Task prompt
Please identify every line of the material below that contains the string "first", treating uppercase and lowercase letters as distinct, and copy each of those lines.

Outline records

** START **

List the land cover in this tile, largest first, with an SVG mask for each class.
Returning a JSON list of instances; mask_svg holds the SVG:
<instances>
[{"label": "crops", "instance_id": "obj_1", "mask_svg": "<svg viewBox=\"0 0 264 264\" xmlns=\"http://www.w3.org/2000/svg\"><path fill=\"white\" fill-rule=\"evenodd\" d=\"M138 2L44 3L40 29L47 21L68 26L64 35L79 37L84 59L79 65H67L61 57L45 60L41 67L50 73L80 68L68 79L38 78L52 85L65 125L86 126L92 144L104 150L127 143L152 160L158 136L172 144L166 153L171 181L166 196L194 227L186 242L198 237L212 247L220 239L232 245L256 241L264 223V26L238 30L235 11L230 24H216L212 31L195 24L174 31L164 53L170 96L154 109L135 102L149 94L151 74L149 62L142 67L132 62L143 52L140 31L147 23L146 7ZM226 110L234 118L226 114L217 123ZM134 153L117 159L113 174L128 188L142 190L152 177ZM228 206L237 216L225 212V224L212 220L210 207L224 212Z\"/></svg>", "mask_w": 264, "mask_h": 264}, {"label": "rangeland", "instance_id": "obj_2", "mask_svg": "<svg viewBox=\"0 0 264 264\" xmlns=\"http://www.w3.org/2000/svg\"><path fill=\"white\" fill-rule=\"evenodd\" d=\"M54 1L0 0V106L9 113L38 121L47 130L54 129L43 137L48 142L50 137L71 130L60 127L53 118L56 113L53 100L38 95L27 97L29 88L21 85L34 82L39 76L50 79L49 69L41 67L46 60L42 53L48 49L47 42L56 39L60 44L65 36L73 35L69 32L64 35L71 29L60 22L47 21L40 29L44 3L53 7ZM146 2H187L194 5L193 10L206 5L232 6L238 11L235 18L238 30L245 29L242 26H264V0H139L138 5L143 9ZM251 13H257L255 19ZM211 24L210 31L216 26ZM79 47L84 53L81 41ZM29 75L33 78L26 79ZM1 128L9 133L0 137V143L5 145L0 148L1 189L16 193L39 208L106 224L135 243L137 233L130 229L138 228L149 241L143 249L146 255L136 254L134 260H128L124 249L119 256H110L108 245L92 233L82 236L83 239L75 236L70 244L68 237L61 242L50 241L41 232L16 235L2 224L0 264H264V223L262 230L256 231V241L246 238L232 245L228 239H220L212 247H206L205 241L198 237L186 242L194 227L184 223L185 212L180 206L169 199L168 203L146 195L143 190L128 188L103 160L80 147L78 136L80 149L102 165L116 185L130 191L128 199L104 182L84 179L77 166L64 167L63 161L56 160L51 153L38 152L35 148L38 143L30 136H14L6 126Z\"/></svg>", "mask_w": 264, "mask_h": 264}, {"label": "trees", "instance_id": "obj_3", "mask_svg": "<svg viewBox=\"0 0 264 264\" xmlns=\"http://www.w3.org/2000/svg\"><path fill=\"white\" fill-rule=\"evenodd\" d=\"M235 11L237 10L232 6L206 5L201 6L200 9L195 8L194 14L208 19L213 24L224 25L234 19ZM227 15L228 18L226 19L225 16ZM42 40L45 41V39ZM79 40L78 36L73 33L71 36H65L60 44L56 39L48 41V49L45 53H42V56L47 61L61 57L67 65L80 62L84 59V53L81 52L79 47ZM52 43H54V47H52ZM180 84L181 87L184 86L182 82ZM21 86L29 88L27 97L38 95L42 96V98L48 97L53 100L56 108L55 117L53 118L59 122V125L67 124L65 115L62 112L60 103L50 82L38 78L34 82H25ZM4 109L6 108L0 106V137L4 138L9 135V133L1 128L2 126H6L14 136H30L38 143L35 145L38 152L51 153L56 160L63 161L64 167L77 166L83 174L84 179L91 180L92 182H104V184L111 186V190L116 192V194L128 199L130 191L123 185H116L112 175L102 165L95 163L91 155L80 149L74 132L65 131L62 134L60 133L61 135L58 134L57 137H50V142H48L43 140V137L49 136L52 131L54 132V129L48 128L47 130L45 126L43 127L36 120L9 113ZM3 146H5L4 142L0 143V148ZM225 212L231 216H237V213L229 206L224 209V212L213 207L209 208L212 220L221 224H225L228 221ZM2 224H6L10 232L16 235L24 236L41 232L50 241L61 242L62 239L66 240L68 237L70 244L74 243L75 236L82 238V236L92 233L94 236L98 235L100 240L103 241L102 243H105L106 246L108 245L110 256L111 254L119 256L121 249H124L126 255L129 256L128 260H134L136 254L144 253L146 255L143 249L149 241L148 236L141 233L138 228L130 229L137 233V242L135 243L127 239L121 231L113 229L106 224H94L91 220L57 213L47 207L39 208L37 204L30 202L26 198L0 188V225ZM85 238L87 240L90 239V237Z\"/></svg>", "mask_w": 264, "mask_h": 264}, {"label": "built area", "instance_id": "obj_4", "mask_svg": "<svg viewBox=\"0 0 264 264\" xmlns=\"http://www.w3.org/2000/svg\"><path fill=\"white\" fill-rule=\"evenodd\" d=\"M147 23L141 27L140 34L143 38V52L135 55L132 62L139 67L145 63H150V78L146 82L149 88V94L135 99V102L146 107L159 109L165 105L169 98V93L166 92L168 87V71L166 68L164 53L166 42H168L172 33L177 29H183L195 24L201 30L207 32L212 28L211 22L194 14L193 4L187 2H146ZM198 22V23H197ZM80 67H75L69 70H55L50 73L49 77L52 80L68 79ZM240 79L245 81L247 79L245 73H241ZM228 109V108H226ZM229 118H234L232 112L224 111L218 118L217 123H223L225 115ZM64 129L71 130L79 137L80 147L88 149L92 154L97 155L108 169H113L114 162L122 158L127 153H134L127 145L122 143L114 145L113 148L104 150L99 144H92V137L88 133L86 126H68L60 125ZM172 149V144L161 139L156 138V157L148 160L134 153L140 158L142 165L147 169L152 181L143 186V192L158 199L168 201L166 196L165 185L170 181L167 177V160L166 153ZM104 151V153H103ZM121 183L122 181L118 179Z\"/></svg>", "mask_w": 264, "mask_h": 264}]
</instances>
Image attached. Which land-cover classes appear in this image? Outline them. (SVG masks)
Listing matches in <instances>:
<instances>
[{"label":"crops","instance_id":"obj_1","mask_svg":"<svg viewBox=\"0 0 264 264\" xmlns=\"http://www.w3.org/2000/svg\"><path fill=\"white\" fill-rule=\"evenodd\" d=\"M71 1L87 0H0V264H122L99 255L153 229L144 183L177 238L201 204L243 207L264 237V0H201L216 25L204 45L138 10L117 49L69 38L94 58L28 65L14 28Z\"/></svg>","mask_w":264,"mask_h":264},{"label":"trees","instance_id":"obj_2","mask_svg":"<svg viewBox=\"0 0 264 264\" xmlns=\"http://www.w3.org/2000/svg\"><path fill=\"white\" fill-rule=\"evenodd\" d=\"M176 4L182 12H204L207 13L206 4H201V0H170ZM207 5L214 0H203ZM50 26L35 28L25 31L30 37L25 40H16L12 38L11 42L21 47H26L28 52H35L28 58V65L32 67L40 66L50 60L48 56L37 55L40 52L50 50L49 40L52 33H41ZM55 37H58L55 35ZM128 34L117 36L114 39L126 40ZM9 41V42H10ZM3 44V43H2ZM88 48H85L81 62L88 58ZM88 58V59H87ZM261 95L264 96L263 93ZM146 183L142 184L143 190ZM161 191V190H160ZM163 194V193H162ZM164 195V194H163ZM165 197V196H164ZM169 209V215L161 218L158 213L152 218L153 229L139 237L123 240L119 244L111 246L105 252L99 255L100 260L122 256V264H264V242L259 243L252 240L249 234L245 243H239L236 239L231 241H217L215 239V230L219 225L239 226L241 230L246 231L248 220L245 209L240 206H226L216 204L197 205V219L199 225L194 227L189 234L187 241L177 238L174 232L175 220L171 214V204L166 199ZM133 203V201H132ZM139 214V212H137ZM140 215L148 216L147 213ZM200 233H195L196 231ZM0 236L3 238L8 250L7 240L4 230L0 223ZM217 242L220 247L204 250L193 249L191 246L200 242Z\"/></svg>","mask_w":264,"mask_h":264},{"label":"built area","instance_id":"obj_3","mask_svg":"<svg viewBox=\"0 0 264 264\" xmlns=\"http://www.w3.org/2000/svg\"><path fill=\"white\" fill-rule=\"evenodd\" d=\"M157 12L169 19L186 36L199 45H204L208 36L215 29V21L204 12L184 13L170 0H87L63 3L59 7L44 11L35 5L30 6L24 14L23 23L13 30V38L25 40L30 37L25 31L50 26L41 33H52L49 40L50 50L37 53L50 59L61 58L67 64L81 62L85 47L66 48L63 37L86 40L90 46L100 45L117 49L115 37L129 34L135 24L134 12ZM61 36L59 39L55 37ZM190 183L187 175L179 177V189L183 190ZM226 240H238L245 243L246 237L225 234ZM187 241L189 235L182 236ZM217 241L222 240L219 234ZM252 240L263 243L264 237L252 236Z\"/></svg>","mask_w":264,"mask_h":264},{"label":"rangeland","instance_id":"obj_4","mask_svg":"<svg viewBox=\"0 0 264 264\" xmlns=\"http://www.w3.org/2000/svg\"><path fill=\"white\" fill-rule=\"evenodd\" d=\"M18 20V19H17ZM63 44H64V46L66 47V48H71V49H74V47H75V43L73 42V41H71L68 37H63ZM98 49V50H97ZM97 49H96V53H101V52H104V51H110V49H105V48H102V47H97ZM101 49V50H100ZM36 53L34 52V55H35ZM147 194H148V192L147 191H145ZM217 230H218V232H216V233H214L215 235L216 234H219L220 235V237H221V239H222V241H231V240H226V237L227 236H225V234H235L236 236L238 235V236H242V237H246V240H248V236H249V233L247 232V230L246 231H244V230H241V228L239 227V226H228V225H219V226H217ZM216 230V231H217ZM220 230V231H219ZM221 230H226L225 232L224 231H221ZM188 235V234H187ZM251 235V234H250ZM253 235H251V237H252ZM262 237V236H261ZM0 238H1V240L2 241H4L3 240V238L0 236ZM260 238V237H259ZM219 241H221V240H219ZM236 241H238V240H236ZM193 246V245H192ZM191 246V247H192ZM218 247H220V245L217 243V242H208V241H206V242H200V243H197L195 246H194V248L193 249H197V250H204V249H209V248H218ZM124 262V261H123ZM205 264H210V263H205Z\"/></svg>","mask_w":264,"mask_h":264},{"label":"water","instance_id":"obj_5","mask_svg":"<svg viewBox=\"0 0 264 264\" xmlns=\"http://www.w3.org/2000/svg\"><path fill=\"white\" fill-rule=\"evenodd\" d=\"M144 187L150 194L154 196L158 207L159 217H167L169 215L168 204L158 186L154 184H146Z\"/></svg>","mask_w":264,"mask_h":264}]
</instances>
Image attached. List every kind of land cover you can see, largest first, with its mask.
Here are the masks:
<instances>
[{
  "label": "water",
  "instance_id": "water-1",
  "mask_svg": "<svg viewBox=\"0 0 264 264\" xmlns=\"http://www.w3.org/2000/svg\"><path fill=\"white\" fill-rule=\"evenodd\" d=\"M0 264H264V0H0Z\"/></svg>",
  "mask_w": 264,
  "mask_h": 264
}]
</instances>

** END **

Solution to this task
List the land cover in this tile, largest first, with an SVG mask for each class.
Image attached. List every kind of land cover you can see, largest first, with its mask.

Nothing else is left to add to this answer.